The task>
The pictures get dropped, while every remaining part of the listing is copied exactly.

Excerpted records>
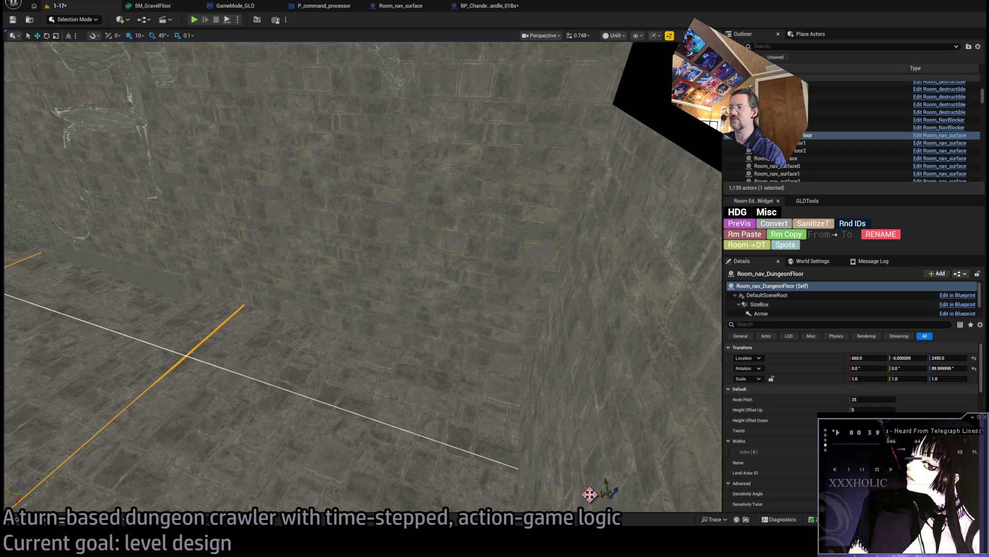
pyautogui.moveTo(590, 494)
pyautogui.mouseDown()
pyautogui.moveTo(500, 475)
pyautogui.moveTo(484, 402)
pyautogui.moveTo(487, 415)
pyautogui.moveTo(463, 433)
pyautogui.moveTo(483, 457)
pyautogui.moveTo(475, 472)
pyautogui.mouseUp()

Solution to this task>
pyautogui.moveTo(590, 494)
pyautogui.mouseDown()
pyautogui.moveTo(500, 475)
pyautogui.moveTo(484, 402)
pyautogui.moveTo(487, 415)
pyautogui.moveTo(463, 433)
pyautogui.moveTo(483, 457)
pyautogui.moveTo(475, 472)
pyautogui.mouseUp()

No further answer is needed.